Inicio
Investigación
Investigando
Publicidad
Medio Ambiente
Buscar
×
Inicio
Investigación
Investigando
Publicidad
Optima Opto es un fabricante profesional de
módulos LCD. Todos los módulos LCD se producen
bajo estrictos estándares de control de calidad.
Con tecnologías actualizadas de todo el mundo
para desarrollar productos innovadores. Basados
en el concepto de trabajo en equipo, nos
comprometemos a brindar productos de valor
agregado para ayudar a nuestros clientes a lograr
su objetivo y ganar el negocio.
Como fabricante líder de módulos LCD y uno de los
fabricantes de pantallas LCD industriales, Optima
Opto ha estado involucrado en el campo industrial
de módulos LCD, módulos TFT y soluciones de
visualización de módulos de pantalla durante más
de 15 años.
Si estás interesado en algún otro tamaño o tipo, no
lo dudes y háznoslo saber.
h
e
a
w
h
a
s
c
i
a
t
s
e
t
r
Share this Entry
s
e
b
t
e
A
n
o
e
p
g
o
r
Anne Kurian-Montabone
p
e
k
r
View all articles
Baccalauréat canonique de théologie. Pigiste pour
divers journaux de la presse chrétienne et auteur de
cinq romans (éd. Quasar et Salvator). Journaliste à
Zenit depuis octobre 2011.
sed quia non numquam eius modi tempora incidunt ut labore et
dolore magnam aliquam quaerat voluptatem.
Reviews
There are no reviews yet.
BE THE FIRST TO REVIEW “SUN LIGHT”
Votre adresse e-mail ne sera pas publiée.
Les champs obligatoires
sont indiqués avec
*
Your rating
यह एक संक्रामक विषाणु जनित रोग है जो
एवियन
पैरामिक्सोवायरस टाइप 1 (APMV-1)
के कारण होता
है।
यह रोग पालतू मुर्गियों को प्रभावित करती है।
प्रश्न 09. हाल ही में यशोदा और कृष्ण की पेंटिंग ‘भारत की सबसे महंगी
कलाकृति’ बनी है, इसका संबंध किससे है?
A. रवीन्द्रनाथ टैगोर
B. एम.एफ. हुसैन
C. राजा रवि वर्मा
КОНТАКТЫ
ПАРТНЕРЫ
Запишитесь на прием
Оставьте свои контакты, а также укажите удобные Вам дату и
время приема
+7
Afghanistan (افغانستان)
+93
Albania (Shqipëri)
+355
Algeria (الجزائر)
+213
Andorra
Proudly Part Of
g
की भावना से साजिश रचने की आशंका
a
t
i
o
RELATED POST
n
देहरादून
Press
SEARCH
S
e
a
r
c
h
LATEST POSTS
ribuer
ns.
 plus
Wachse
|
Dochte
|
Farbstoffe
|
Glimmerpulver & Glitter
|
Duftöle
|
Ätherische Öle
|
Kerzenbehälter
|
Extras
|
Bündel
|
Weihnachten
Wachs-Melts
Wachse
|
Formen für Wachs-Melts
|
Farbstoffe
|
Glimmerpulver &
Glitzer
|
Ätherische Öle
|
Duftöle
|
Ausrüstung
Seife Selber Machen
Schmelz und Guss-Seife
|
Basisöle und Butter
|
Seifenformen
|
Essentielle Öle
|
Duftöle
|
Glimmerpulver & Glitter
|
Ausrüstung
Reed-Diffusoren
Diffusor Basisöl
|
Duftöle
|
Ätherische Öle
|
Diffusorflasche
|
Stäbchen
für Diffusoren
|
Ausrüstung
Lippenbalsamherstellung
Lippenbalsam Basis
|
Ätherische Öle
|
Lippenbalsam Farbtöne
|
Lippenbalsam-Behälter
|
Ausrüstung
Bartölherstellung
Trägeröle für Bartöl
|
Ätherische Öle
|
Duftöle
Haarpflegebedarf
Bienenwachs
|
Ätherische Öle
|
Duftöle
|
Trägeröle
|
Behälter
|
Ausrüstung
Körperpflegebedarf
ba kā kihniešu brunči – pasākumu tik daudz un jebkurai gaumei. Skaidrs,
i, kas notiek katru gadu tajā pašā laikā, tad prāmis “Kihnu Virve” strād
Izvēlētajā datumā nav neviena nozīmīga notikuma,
==========
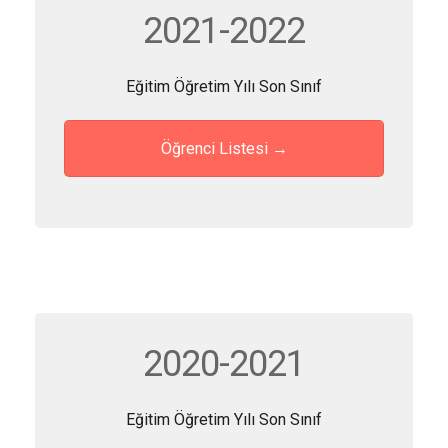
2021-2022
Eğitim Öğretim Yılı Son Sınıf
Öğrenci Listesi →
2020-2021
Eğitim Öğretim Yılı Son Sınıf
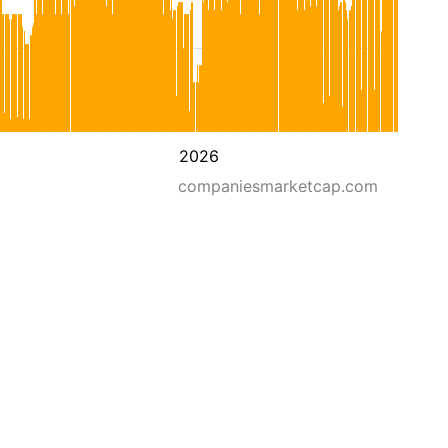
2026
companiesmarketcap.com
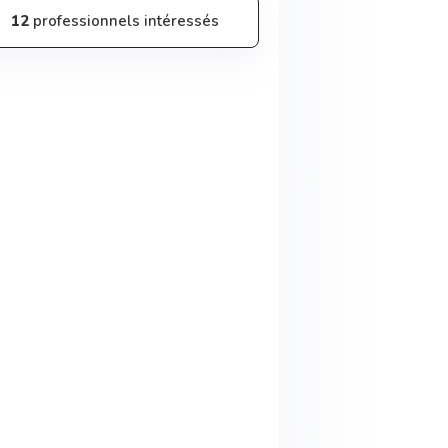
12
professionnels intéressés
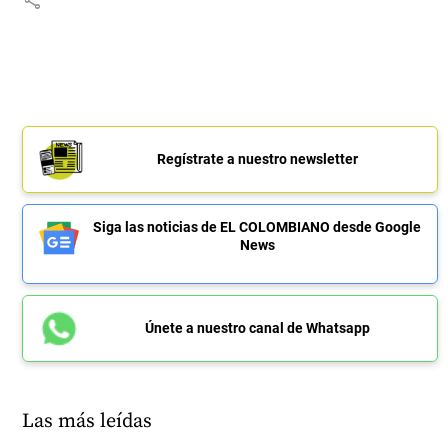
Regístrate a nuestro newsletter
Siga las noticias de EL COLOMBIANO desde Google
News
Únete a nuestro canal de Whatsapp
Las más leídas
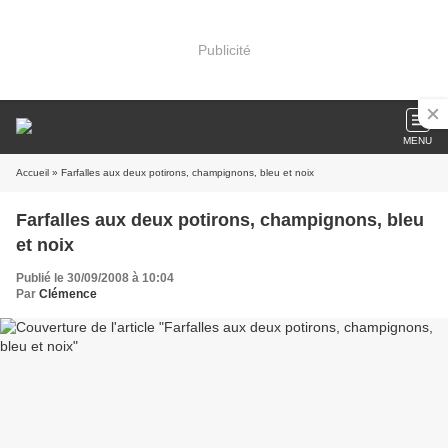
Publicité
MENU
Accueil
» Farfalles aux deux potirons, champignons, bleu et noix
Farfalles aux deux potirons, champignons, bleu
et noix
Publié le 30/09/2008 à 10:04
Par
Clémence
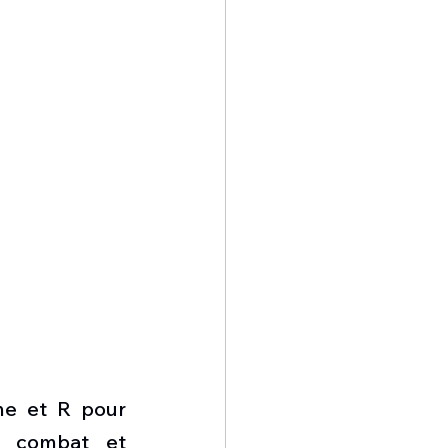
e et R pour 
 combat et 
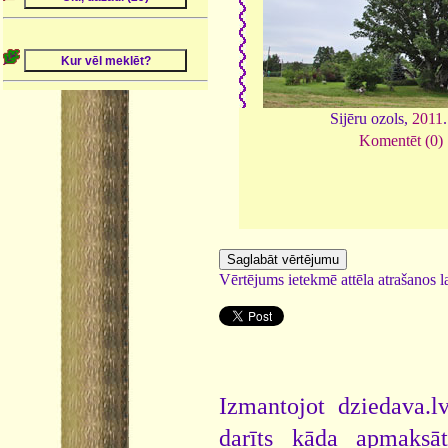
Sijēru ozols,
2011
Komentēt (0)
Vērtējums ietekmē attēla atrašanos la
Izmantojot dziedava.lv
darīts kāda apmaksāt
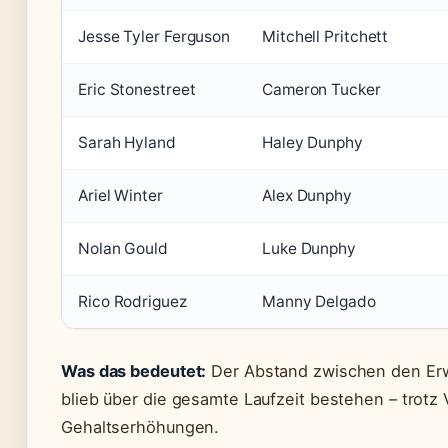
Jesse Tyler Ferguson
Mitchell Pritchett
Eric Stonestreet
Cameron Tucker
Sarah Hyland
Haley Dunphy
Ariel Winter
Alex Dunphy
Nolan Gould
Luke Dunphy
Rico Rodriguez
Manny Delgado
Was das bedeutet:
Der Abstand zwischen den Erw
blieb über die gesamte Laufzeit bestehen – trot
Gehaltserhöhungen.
==========
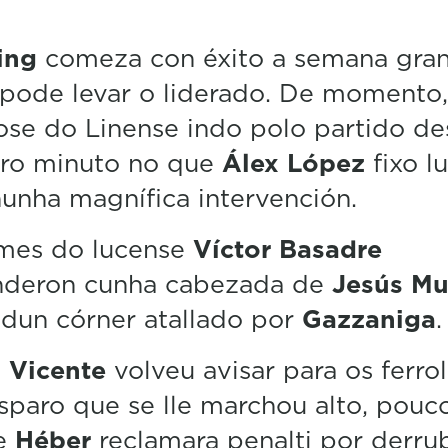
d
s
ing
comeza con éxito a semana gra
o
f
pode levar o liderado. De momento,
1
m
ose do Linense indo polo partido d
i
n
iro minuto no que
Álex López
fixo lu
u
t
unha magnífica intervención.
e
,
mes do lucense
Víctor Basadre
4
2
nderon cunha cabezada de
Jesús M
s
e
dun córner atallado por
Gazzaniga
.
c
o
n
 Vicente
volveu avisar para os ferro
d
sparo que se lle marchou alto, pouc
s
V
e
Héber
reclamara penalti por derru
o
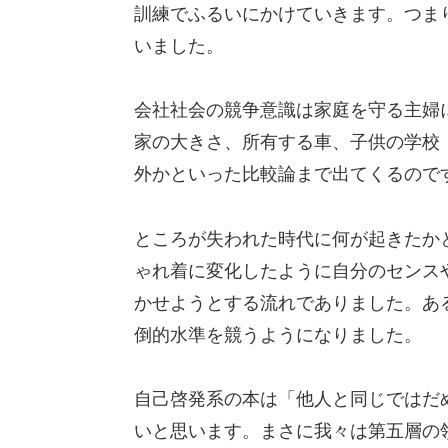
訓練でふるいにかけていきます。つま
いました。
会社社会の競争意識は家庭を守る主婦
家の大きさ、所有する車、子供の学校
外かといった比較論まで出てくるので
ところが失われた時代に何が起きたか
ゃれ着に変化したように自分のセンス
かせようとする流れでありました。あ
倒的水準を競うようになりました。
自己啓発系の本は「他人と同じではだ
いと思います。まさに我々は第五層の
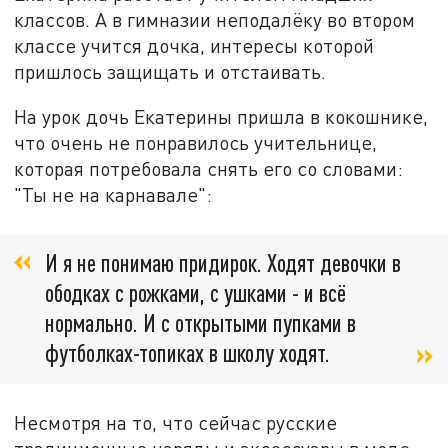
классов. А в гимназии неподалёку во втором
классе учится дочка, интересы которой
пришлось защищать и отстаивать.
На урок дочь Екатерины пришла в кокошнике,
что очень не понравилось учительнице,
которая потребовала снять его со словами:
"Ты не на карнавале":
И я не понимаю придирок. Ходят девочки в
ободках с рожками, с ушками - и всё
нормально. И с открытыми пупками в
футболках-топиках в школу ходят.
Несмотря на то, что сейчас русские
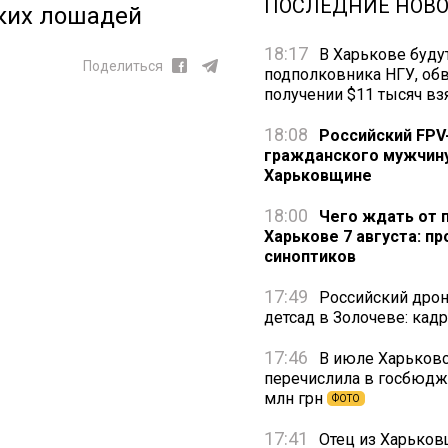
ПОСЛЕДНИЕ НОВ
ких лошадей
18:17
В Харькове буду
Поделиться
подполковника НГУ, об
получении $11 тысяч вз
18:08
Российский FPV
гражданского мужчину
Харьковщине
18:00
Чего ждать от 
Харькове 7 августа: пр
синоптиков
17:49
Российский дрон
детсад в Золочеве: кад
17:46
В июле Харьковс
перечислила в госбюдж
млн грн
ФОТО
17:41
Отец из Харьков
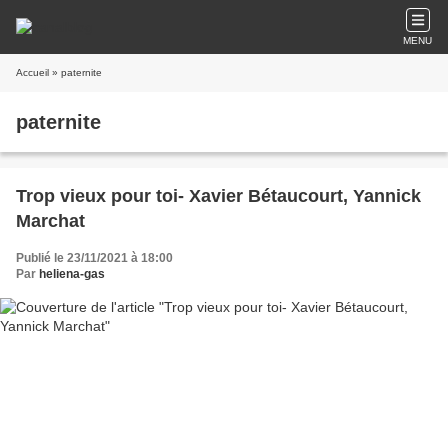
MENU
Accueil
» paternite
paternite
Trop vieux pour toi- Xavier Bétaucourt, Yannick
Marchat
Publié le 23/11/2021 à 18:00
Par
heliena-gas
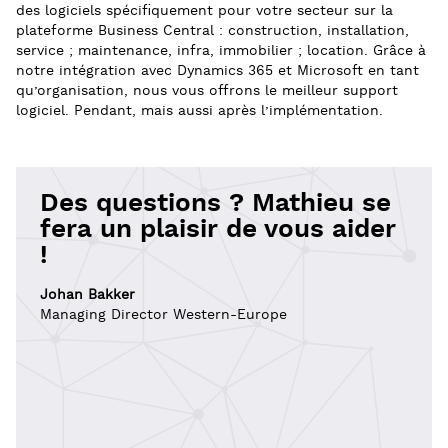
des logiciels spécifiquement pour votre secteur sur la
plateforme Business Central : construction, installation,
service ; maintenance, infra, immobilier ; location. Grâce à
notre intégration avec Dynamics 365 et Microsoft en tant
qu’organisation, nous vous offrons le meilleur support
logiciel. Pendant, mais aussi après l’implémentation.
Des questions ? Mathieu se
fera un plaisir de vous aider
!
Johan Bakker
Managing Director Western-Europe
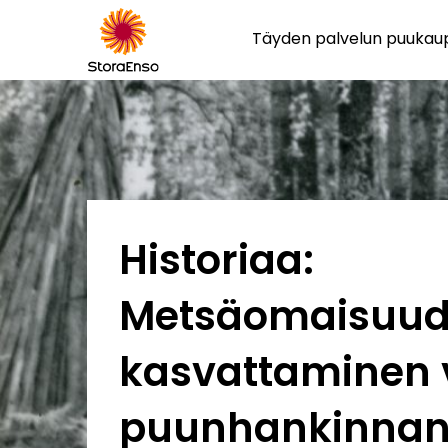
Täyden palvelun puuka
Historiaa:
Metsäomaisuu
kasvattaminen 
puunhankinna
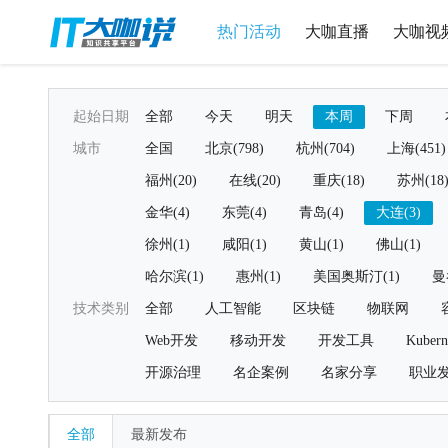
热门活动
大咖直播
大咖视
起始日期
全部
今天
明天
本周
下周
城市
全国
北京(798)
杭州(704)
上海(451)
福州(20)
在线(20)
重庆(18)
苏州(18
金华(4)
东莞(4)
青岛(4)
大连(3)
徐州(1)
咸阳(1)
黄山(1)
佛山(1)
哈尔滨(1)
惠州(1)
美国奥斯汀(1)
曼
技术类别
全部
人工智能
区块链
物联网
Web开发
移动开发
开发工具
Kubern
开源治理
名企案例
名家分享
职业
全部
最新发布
==========
Task requirements: Where a line of the entries above holds the word "Харькове", return that line.

Worked solution:
В Харькове буду
Харькове 7 августа: пр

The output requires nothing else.